COM DESEMPREGO ESTABILIZADO E PERDA DE RENDA, MERCADO DE TRABALHO DEVERIA PAUTAR O DEBATE POLÍTICO

Rodrigo Trindade

Reconhecer os erros, se desculpar e – principalmente – trabalhar para remediar os problemas causados, é um dos maiores sinais de amadurecimento e honestidade que se pode mostrar. Parece frase de livro de autoajuda, mas poucas vezes essa singeleza foi tão necessária para encontrar caminhos para curar o achacado mercado de trabalho brasileiro. Encaminhando-se para o quinto ano de vigência da Reforma Trabalhista, as opções de construções políticas e normativas vêm se mostrando com resultados infelizes, e pouco se faz para discernir tantas gafes.

Em país com muitos mercados de trabalho – com informais escondidos da fiscalização, autônomos jogados na falta de opção de sobrevivência e, subempregados crônicos – há muito mais a ser conhecido para entender como está o mercado de trabalho.

Já não se trata mais – embora já fosse suficientemente penoso – de números absolutos de desemprego, remediadamente estacionados em dois dígitos. De janeiro a março de 2022, a taxa de desemprego ficou estável no trimestre em 11,1%, e com queda em relação ao mesmo período de 2021 (14,9%), na recuperação da pandemia. Mas a ainda tímida recuperação pós Covid-19 do número de pessoas ocupadas é produzida ao custo de trabalho de má qualidade.

Não se pode mais justificar com frases feitas que unem simplicidade da estrutura econômica nacional com a falta de investimentos externos. A doença é outra.

Aqui, fizemos longo levantamento das consequências do direito do trabalho precarizante da Reforma Trabalhista na debilitação do mercado de trabalho nacional. Os levantamentos econômicos mais recentes confirmam essa persistência.

Já em 2020, levantamento da consultoria IDados apontou que 525 mil trabalhadores com diploma, entre 22 e 25 anos, são considerados sobre-educados – exercem ocupações que não exigem faculdade.

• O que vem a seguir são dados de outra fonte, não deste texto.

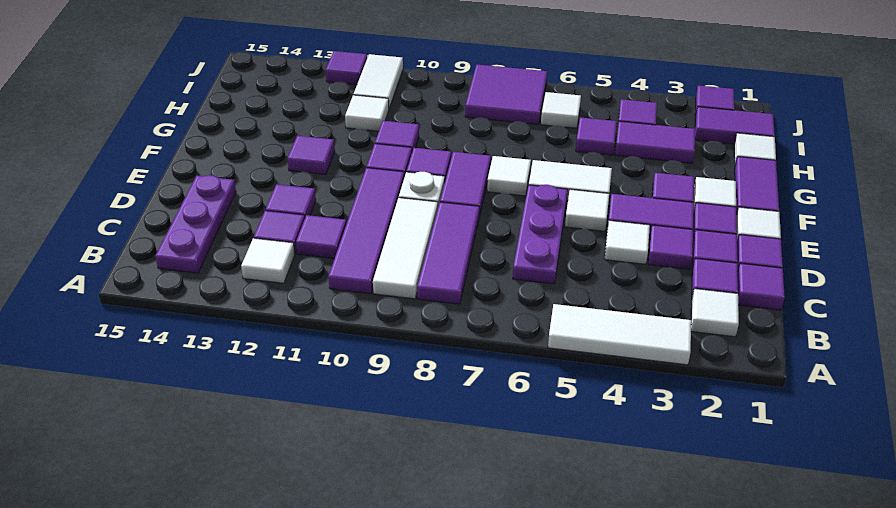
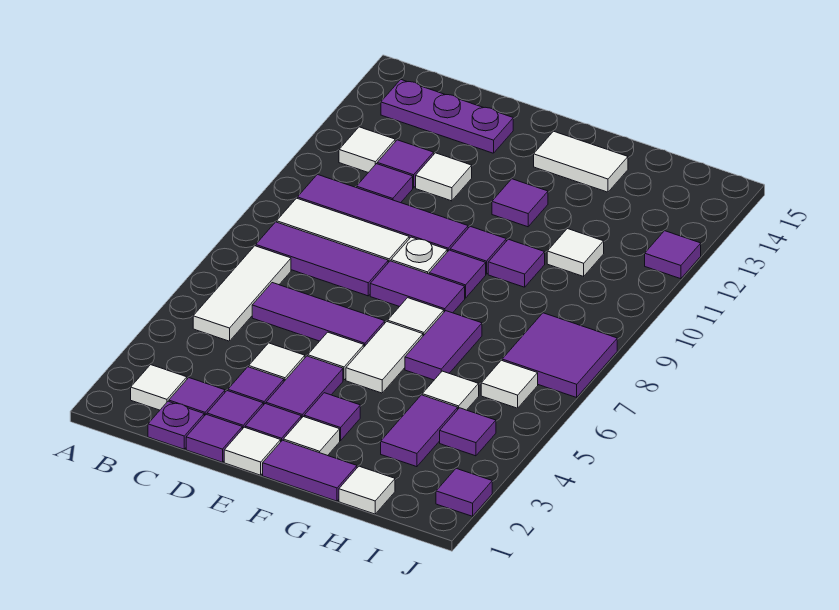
white tile A3:A5 level 1 -> white tile B5:B7 level 1
purple tile C1 level 1 -> purple plate C1 level 1
purple plate C6:E6 level 1 -> purple tile C6:E6 level 1
purple tile D12 level 1 -> white tile D12 level 1
purple tile H5 level 1 -> white tile H5 level 1
purple tile I1:I2 level 1 -> purple tile G6:G7 level 1
white tile I11:J11 level 1 -> white tile F14:G14 level 1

Já a perda de renda está muito mais espalhada. Dados da Pnad Contínua, mostram que o rendimento médio do brasileiro caiu 8,7% entre março de 2021 e deste ano. Segundo a pesquisa, o brasileiro recebia, em média, R$ 2.789 em março do ano passado, enquanto em 2022, o valor caiu para R$ 2.548. A redução entre os três primeiros meses de 2021 e o primeiro trimestre deste ano é de 8,7%. E tudo isso em cenário inflacionário que já atingiu 10%, com recuo na capacidade de compra da população.

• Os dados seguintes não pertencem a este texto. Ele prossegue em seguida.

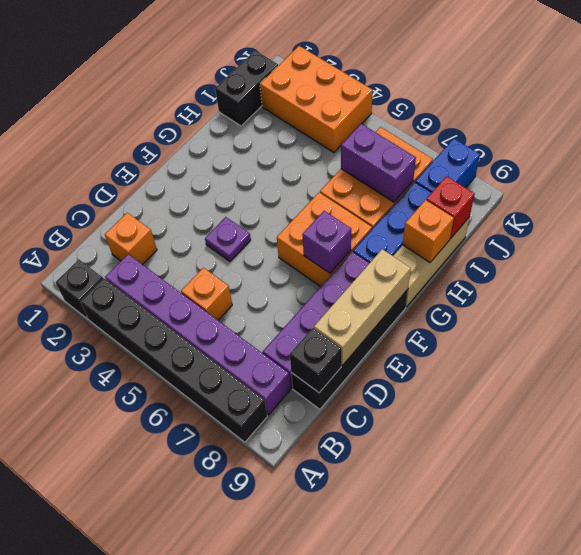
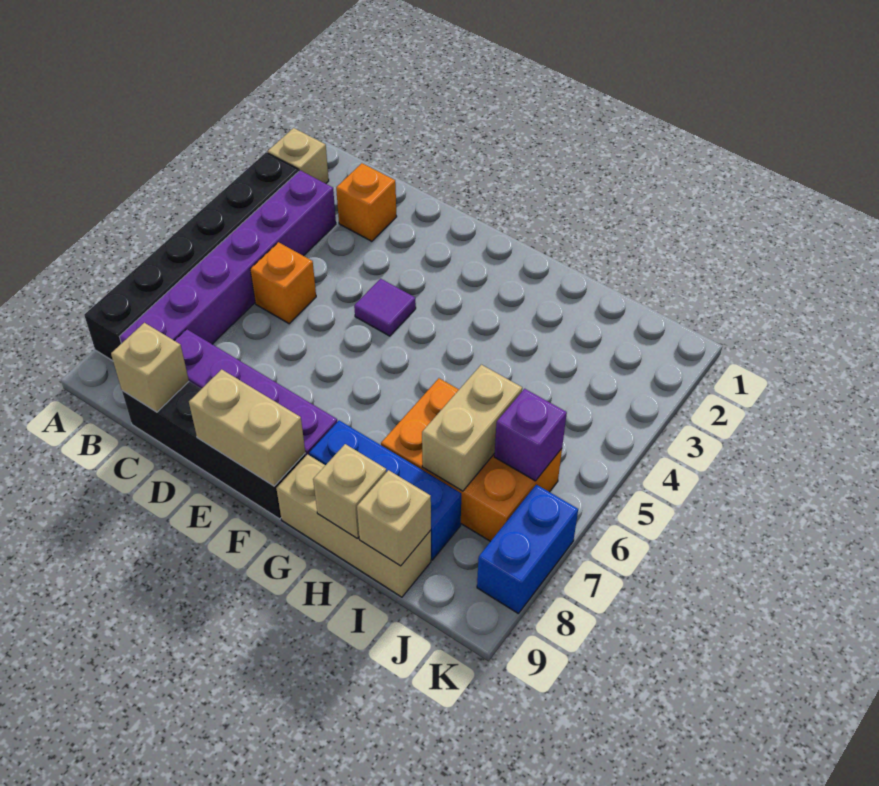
black brick A2 level 1 -> tan brick A2 level 1
black brick C9 level 2 -> tan brick C9 level 2
tan brick D9:F9 level 2 -> tan brick E9:F9 level 2
purple plate E4 level 1 -> purple tile E4 level 1
orange brick F6:G7 level 1 -> none
purple brick F7 level 2 -> purple brick J6 level 2
orange brick H9 level 2 -> tan brick H9 level 2
black brick I1:J1 level 1 -> none
purple brick I6:I7 level 2 -> tan brick I6:I7 level 2
red brick I9 level 2 -> tan brick I9 level 2
orange brick J2:K4 level 1 -> none
blue brick J8:K8 level 1 -> blue brick K7:K8 level 1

A população ocupada, estimada em 95,3 milhões, caiu 0,5% na comparação com quarto trimestre, o que significa 472 mil pessoas a menos no mercado de trabalho. Ante o mesmo período de 2021, o número subiu 9,4% (mais 8,2 milhões de pessoas). No mesmo período, o rendimento médio mensal da população 1% mais rica foi quase 34 vezes maior que da metade mais pobre em 2018. Isso significa que a parcela de maior renda arrecadou R$ 27.744 por mês, em média, enquanto os 50% menos favorecidos ganharam R$ 820. Os problemas mais urgentes não andam na “falta de preparo” ou na “simplicidade da economia nacional”, mas na intrínseca desvalorização do trabalho.

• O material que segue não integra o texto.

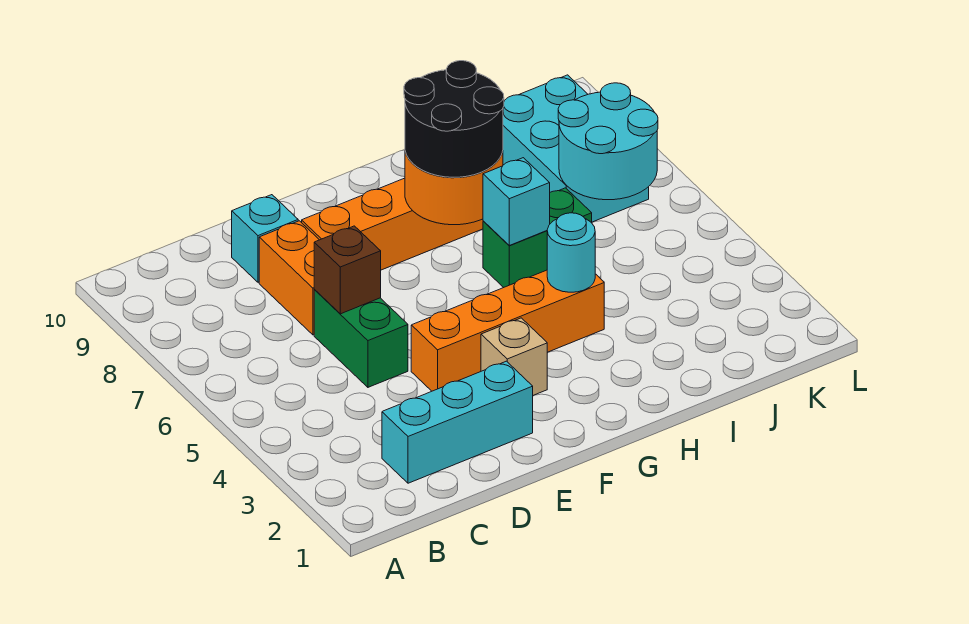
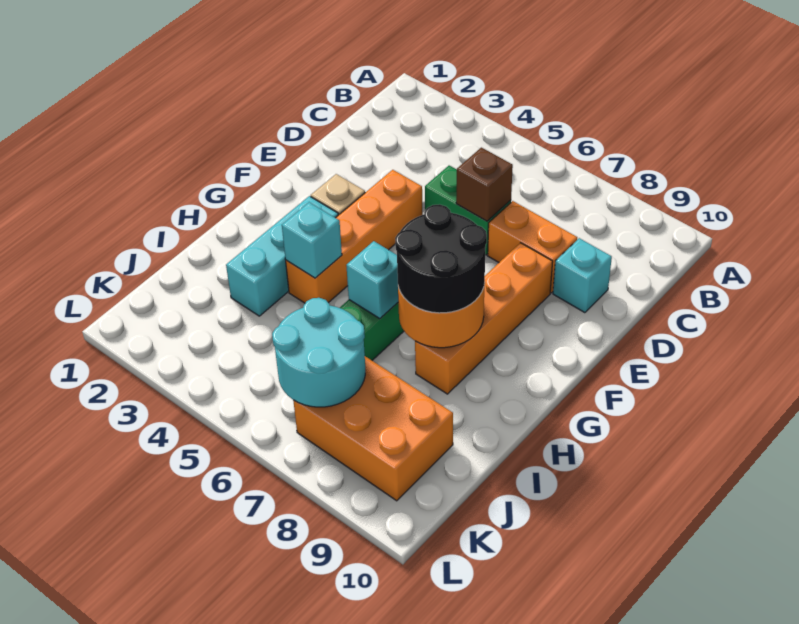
cyan brick C2:E2 level 1 -> cyan brick G3:I3 level 1
cyan round brick H4 level 2 -> cyan brick H4 level 2
cyan brick J7:K9 level 1 -> orange brick J7:K9 level 1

A negociação coletiva – pretensamente ampliada com a Reforma – não tem alcançado benefícios aos trabalhadores. Ao contrário. Conforme dados do Dieese, em março de 2022, 52% dos acordos coletivos negociados entre sindicatos de trabalhadores e patronais estabeleceram reajustes salariais abaixo da inflação acumulada. Ou seja, o trabalhador, na prática, perdeu poder de negociação.

Há âncoras que impedem a retomada do trabalho de qualidade, e uma muito grande chama-se Reforma Trabalhista. Enquanto as causas não forem enfrentadas, seguirão as desculpas.

Nas bodas de madeira da reforma que prometeu gerar empregado e renda, o que se produziu foi o aumento da fatia dos informais, com consequente incapacidade de ampliação do mercado de consumo a partir da renda do trabalho. Apenas a taxa de informalidade brasileira chega a mais de 40%, com cerca de 38,2 milhões de pessoas. No quarto trimestre, a taxa havia sido de 40,7% e, no mesmo trimestre, de 2021, 39,1%.

Os mais recorrentes desvios morais se produzem com o silêncio sobre os próprios equívocos. Mas fica muito mais preocupante quando se pretende insistir e camuflar as próprias faltas. Seria muito mais útil que o debate político se pautasse para além das disposições de opções de moral individual. Para aqueles que vivem do trabalho, o que vai além disso é pouco mais que miudezas.